Mümkünse diziyi izlemeden önce 2015 Nobel Edebiyat Ödülü’nün sahibi Svetlana Aleksiyeviç’in ‘’Çernobil Duası’’ (Kafka Yayınları, 2017) adlı kitabını okumanızı öneririm. Dizi o zaman daha iyi anlaşılıyor. Zaten dizide bu kitaptan oldukça istifade ediliyor… Kitap, Çernobil faciasını yaşamış insanların yaşadıklarından, hatıralarından oluşuyor…

Tabii ki diziyi olduğu gibi anlatıp da merakınızı giderip sizin diziyi izlemenize engel olmak istemeyeceğim. Tam tersi çoğumuzun sadece ismen bildiği bu felaketi, her detayıyla insanlara anlatan bu dizinin tanıtımını yapıp, merakınızı artırıp mutlaka ama mutlaka bu diziyi izlemenizi isteyeceğim…

‘’Chernobyl’’ dizisi ne anlatıyor?

Bu dizi neleri anlatıyor? Bu dizi ne mesajlar veriyor? Günümüz için çıkarılan dersler ne? Dizi bu açıdan çok önemli. Bu dizi, bizim diziler gibi; haşin haşin bakan erkekler, melül melül bakan süslü püslü kadınlar, lüks, şatafat, tarihi saptıran, sanal bir tarih yaratan, insanları gerçeklerden ve gündemden uzaklaştıran uyduruk dizilerden bir dizi değil… Bu dizi gerçekleri insanın yüzüne tokat gibi çarpan, soran, sorgulatan bir dizi…


Her şeyden önce nükleer radyasyon nedir? Radyoaktif kontaminasyon nedir? Bir nükleer reaktör nasıl çalışır? Radyoaktiviteye karşı nasıl korunma sağlanır?

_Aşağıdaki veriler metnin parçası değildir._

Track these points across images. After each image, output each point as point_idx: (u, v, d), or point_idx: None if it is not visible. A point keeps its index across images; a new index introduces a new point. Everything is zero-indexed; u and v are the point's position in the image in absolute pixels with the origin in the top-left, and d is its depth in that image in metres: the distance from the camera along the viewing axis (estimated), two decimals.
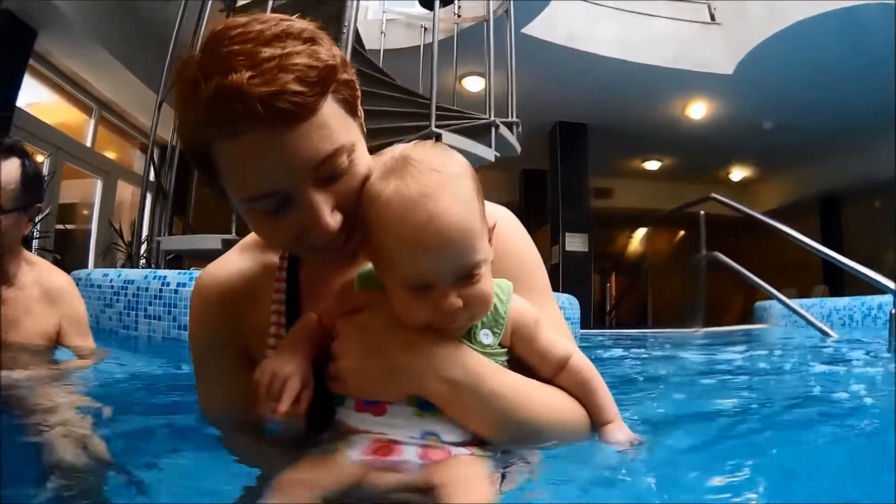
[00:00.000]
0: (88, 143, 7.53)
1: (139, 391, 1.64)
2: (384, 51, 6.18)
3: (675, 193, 9.75)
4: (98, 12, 6.11)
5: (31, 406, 1.25)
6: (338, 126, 0.79)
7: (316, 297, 0.93)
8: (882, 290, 3.09)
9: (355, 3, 4.06)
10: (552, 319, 0.94)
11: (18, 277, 1.88)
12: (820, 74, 7.23)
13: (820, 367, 2.43)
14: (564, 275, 8.88)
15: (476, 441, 0.79)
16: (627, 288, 9.93)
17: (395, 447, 0.74)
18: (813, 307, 5.27)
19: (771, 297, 4.71)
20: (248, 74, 0.71)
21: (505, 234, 0.95)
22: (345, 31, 4.03)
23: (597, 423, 0.86)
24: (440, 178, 0.75)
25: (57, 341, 1.93)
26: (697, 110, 8.63)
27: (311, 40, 0.77)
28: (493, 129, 4.30)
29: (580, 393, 0.86)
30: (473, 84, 7.57)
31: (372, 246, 0.79)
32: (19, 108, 5.76)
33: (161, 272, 2.72)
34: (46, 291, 1.92)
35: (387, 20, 6.76)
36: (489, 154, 4.22)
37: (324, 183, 0.79)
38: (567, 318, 3.41)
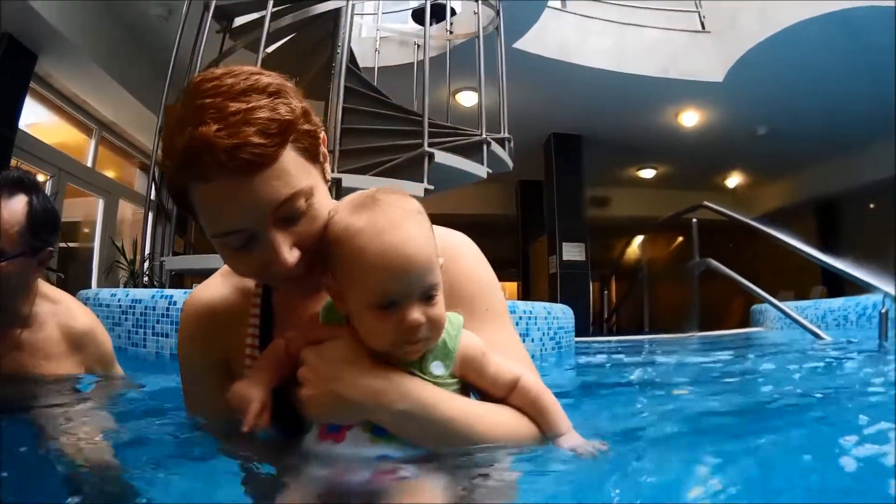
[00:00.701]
0: (89, 163, 7.65)
1: (152, 403, 1.70)
2: (378, 68, 6.24)
3: (672, 200, 9.79)
4: (97, 35, 6.23)
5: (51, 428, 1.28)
6: (296, 172, 0.88)
7: (287, 322, 1.04)
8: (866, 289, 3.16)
9: (349, 22, 4.15)
10: (506, 342, 1.02)
11: (36, 318, 1.73)
12: (810, 79, 7.30)
13: (794, 367, 2.48)
14: (562, 284, 8.93)
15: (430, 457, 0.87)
16: (626, 295, 9.98)
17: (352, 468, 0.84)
18: (808, 309, 5.27)
19: (763, 300, 4.76)
20: (215, 127, 0.80)
21: (462, 259, 1.05)
22: (339, 50, 4.11)
23: (551, 437, 0.93)
24: (405, 213, 0.86)
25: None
26: (689, 118, 8.69)
27: (276, 94, 0.87)
28: (486, 147, 4.38)
29: (532, 410, 0.93)
30: (467, 99, 7.62)
31: (340, 276, 0.88)
32: (21, 130, 5.86)
33: (168, 292, 2.81)
34: (70, 336, 1.77)
35: (380, 38, 6.83)
36: (482, 171, 4.31)
37: (284, 223, 0.88)
38: (561, 328, 3.50)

Sorularına cevap veren, kamuoyuna bilgi veren, izleyenleri aydınlatan anlatan bir dizi…

Bu dizi; cehalet ve eğitimsizliğin, kendi bekasını her şeyin üstünde tutanların bir nasıl felaketlere yol açabileceğini insanlara net bir şekilde gösteren ve bu konuda farkındalık yaratan bir dizidir… Devletçi yapının, otoriter rejimlerin ne kadar tehlikeli olduğunu, böylesi yapılarda da devletin bir nasıl hayduda dönüştüğünü gösteren bir dizidir… Devletin, devlet büyüklerinin, amirlerin, hocaların vs. halkı, sıradan insanları nasıl gördüklerini anlatan bir dizidir… Bu dizi; Sovyet bürokrasinin, Sovyet üretim mantığının ve operatörlerin bütün güvenlik önlemlerini göz ardı ederek yapmış oldukları hatalar zinciri neticesinde devasa reaktörü düdüklü tencere gibi bir nasıl patlattıklarını anlatan bir dizidir.  

Bu dizi; hatalarını kabul etmeyip pisliklerini gizlemeye çalışan görevliler, kalın kafalı siyasetçiler, cesur geçinen aptal askerler, liyakat değil de sadakatin önemi, insan hayatının değersizliği, bürokrasinin hantallığı, yöneticilerin işinde uzman olanları zamanında dinlememesi, insanları bilgilendirmenin sisteme karşı suç olması, vb bizlere tanıdık gelen birçok konunun net bir şekilde anlatıldığı bir dizidir…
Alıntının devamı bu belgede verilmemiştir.